Ciúmes e histórias

Quando Alice, minha filha mais nova, nasceu, os ciúmes da Isa, a mais velha, foram inevitáveis.

Não que tivessem sido ciúmes pesados, recheados de malcriações e birras – o estilo dela é outro. Foram ciúmes muito mais recheados de silêncio, de olhares discretamente preocupados sempre que as atenções de todos estavam voltados para a irmã, de mudança de hábitos e comportamentos para emular a forma com que nós, adultos, lidamos com um bebê.

Para um pai, não foi exatamente fácil testemunhar um silêncio tão audível, tão palpável. Nunca é fácil ver uma filha sofrer, mesmo que por fatos tão humanamente comuns quanto o nascimento de uma irmã. Mas sabia que não adiantava muito afogar o silêncio com palavras quaisquer: às vezes, é preciso deixar o tempo ensinar a digerir as pequenas gigantescas dificuldades da vida.

Foi o que fizemos em casa: nos mantivemos a uma distância saudável, sempre ao alcance, sempre mostrando que o amor não diminuíra em nada, mas sempre respeitando o tempo dela. 

E fomos vendo os efeitos dia a dia a partir justamente da linguagem universal que desenvolvemos em casa: as histórias. No caso de uma criaça de seis anos, os desenhos.

Cada desenho que ela fazia desvendava um pouco os seus momentos. Nos primeiros, havia pai, mãe e bebê em primeiro plano e ela lá no fundo, do tamanho de uma pequena flor; depois, ela fazia par comigo e deixava a mãe no outro canto, com a irmã; em seguida, bastava eu viajar a trabalho por um dia e pronto: ia eu para o cantinho da obscuridade enquanto às três ficavam juntas, imensas, no centro. Isa passou meses experimentando formações familiares, inventando enredos, criando cenas. Meses.
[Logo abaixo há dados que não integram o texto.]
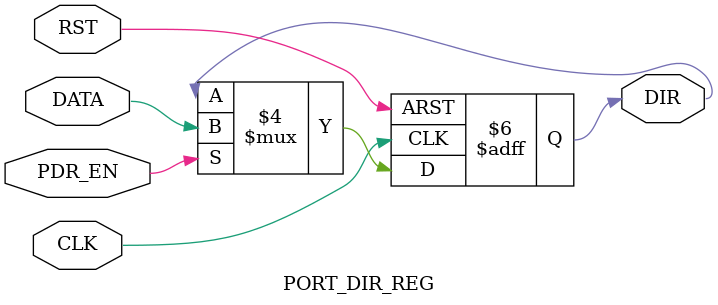
<source format=sv>
`timescale 1 ns/1 ns
module PORT_DIR_REG(DIR,DATA,PDR_EN,CLK,RST);
 input DATA,PDR_EN,CLK,RST;
 output reg DIR;
 
 always_ff @(posedge CLK, negedge RST)
 if(!RST) DIR <= 1'b0;
 else if(PDR_EN) DIR <= DATA;
 else DIR <= DIR ;
endmodule 

</source>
Até que, de repente, meio que da noite para o dia, me deparei com um desenho em proporções dignas de Da Vinci onde estávamos todos lá, completando um quadro completo como deveria ser.

Comecei a observar mais de perto: ainda havia – como ainda há – os momentos em que olhares silenciosos denunciam algum tipo mais secreto de ciúmes… mas a segurança é outra.  É como se o medo tivesse lentamente cedido espaço à noção de que as atenções realmente não poderiam mais girar exclusivamente em torno dela. Algo saudável, eu acrescentaria.
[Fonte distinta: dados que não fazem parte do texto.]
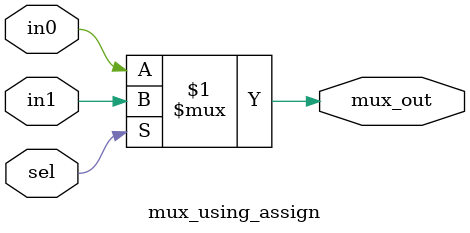
<source format=v>
module  mux_using_assign(in0, in1, sel, mux_out);

// 2-1 MUX (multiplexer)

input in0, in1, sel ;
output mux_out;
wire  mux_out;
// ? is a way to do a one line if statement. if sel is ON then in1, else in0.
assign mux_out = (sel) ? in1 : in0;

endmodule 

</source>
Mas o mais extraordinário de tudo isso, em minha opinião, foi o processo em si. Afinal, tudo o que fizemos foi observar de perto, tecer talvez micromudanças no cotidiano e deixá-la construir a sua própria história, subindo cenas e estruturando enredos por conta própria.

Crianças, concluí, são sempre as melhores autoras das suas histórias.